Wealth ties one in with larger circles and before you know it you're worried about taxes and regulations, legalities, and competition. It changes your values. I'm not terribly surprised to see a Confessional Presbyterian fall into this trap. They've worshipped mammon from the beginning and it's deeply ingrained in their American tradition which they long baptised. But it's startling to see this at work among the Anabaptists. What strikes me most about Hurst is his bold and unapologetic celebration of wealth. I suppose in some respects this goes along with the politics and ethos of the present. I'm reminded of other false teachers such as David Bahnsen, Dave Ramsey and others who seem to be experiencing a wave of popularity. Hurst is cut from the same theologically diseased cloth.

No doubt many will embrace his message with great zeal and even joy. Why wouldn't they? It tickles ears and feeds the flesh - granting vindication to what is simply worldly impulse and ethics.

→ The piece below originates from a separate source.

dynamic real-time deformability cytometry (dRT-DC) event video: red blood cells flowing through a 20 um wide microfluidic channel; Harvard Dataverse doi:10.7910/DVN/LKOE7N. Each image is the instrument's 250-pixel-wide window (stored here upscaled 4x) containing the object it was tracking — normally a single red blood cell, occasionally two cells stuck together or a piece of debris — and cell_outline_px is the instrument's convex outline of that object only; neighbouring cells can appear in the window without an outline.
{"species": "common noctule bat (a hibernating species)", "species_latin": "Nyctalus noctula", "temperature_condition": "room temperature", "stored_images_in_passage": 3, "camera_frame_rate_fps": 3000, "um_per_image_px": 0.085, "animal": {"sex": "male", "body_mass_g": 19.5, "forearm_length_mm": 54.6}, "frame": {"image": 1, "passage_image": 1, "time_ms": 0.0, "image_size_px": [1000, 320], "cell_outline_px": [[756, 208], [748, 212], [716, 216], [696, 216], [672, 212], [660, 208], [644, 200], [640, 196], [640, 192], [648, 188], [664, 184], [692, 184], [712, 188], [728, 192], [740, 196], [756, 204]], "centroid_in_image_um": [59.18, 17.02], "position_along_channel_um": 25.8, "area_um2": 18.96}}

But in order to do so they have to persistently and deliberately ignore what the New Testament teaches about wealth and wealthy people and how this is tied in with power and the desire for more. And further, the New Testament reveals the typology of the Old Covenant and thus we understand the riches of men like Abraham and Solomon and how their wealth was typological and yet also failed - something less than the true wealth that is already hinted at in the wisdom and prophetic literature. The New Testament lays all of this bare and calls those who are of the Kingdom to a higher calling and thus (following Christ and the apostles) we must reject and repudiate the message brought by those such as Hurst.